More from Britain: Harriet Harman
by Kaite Welsh
She’s an inspirational politician and a personal role model. And yet, as rumours swirl that Harriet Harman is considering challenging Gordon Brown to become the leader of the Labour party and therefore the next British Prime Minister, I can’t help but feel a flutter of anxiety at what her campaign will entail, and how it might backfire.
Currently the Equalities Minister, Harman has long been a bête noir of the right wing press. Christened ‘Harriet Harperson’ in a desperate attempt to be witty, they slam her politically correct stance and a month rarely goes by before the word ‘feminist’ is hurled at her as though it were an insult. But her support among party members is strong, and she has become a figurehead for many women voters - a demographic that has expressed dissatisfaction for Brown, the current Premier, and dislike of his main opponent, Conservative leader David Cameron. What was once a worst-case scenario for the Labour Party – a Conservative victory at the next election – is increasingly seen as likelihood, and Harman has been touted as the strongest candidate to put Labour back in power.
During her (ultimately successful) campaign to become Deputy Leader of the Labour Party, Harman’s team had this to say about her:
Throughout her career Harriet has campaigned for equality and social justice. During this campaign she has focused on the issues that matter to party members; affordable homes – tackling the housing divide, youth services in every neighbourhood, improving older people’s care, cheap, clean, public transport, equal treatment for agency and directly-employed workers and inequality – tackling the rich/poor divide.

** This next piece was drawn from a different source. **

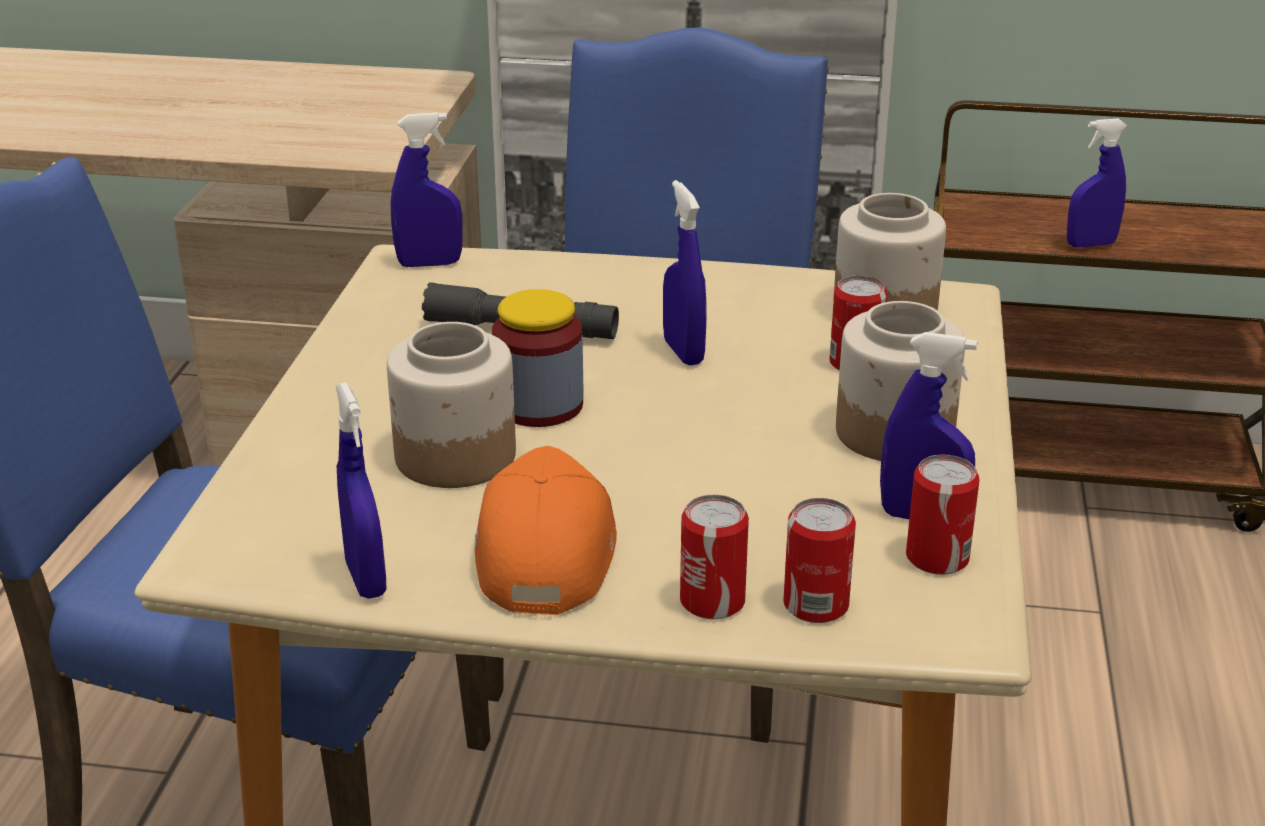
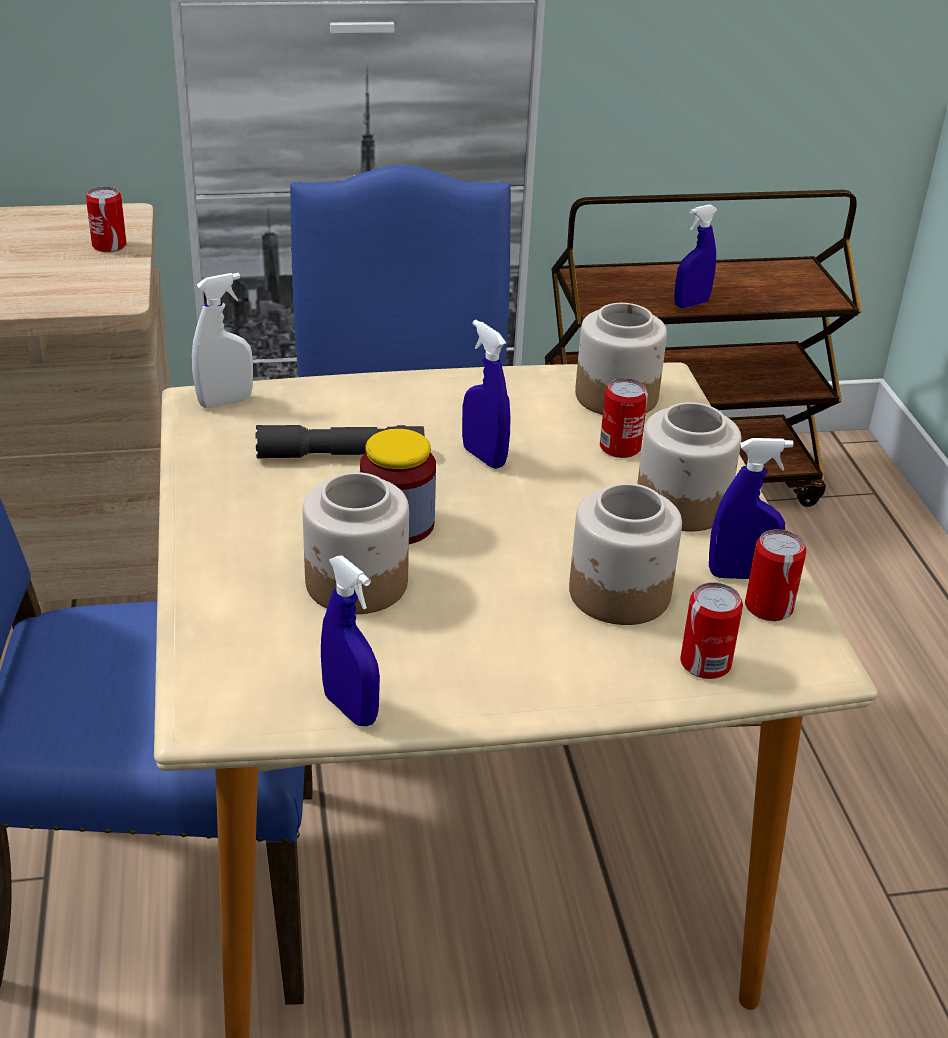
camera: 20 degrees left, 5 degrees up
blue spray bottle [391,112,463,267] -> white spray bottle [192,273,253,408]
orange cap [475,446,617,615] -> none
can [680,495,749,619] -> can moved to [86,187,127,252]
none -> jar [569,483,682,625]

That’s the kind of person I want to see running my country, no question. And yet, I’m apprehensive about the campaign she would run if she does go ahead and challenge Brown for the Leadership. Harman landed herself in hot water earlier this year when she commented that had a certain company been called the Lehman Sisters, we wouldn’t have the problems we do now. Her line, much as Thatcher’s was, is that the qualities that make her an excellent candidate, are qualities that our inherent in her – in our – gender.
Because it isn't a woman's job to clean up the mess we’ve gotten ourselves into, it's a politician's, and the more that gender is brought into the equation, the easier it is for a male politician to pass the buck. Women don't benefit politics simply because they're women. There is no magical component to estrogen that makes us more susceptible to the plight of the underdog - our first female PM was Maggie Thatcher, for heaven's sake, and she wasn't exactly known for her cuddly, gentle side.

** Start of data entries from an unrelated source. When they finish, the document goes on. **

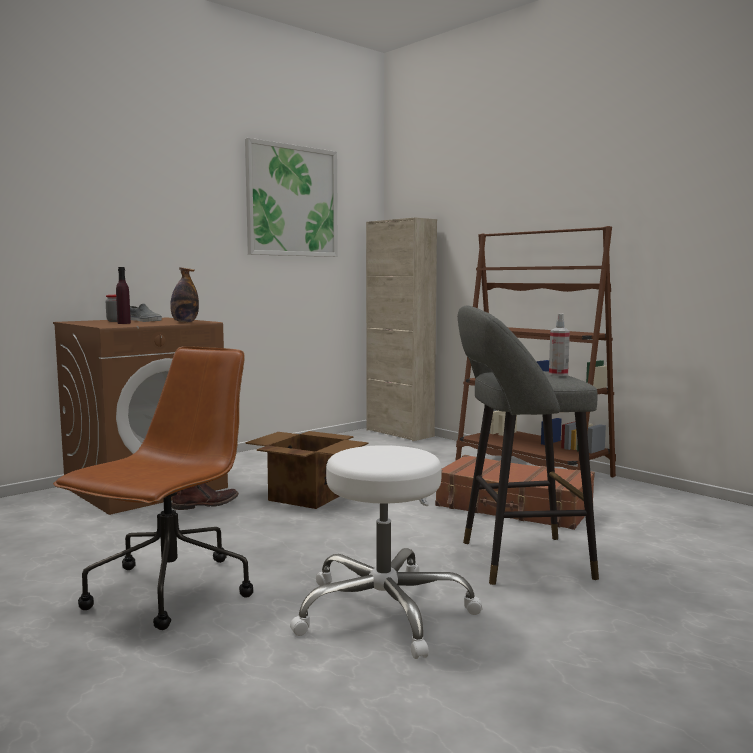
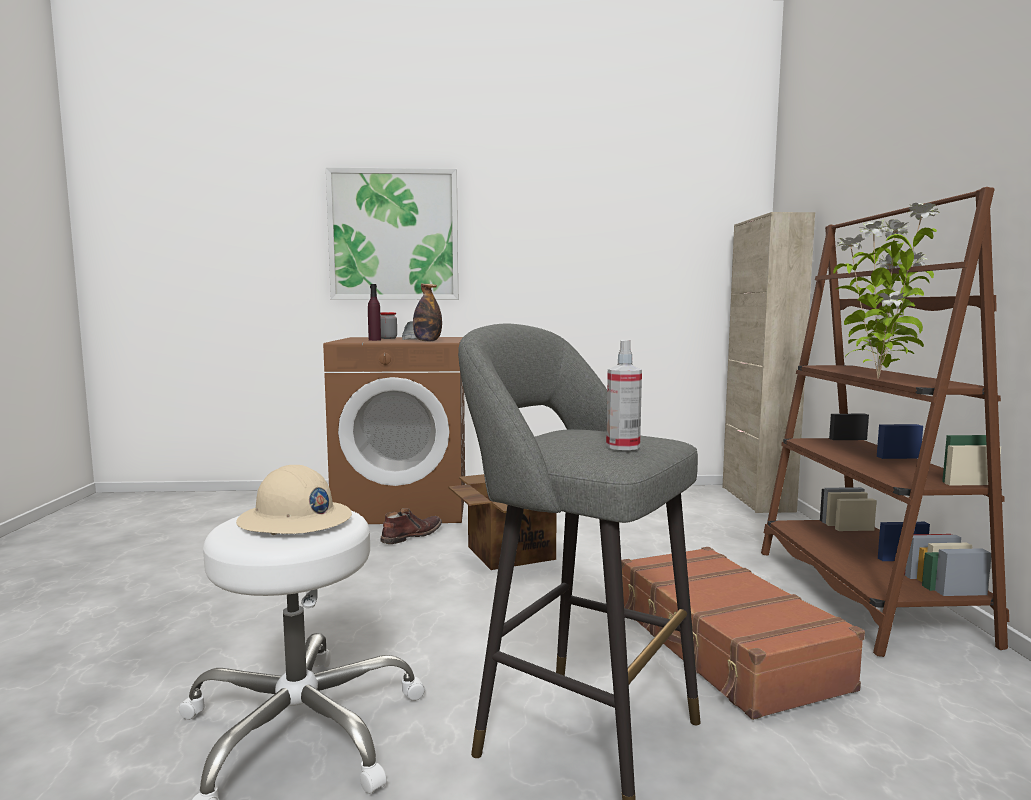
camera: 40 degrees right, 0 degrees up
brown office chair [53,346,253,630] -> none
brown boot [171,483,239,510] -> brown boot turned 60 degrees counterclockwise [380,508,442,544]
picture [245,138,338,257] -> picture moved to [326,167,458,300]
none -> beige hard hat [236,465,352,535]
none -> potted plant [833,203,940,379]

I'm not disputing the idea that women can bring a different political agenda to the table, I just don't believe that they automatically do. For every Harriet Harman, dedicated to making men and women as equal in the eyes of public policy as they are in reality, there's a Margaret Thatcher double-glazing over the hole she made in the glass ceiling. To assume that all women are going to protect the feminist agenda is not only narrow-minded and hopelessly optimistic, it gives men a carte blanche to ignore it. I want more women in the Houses of Parliament, in Congress, in the Senate, and in the White House. But I also want the men and women we vote for to shoulder their social responsibilities equally, because for the foreseeable future women will always have to operate within a political structure that benefits men most of all, and it can only be changed when everyone takes a stand and not just those who it adversely affects.
So when people ask me if I’m supporting Harriet because I’m a feminist, I’ll say no – I’m supporting her because she is.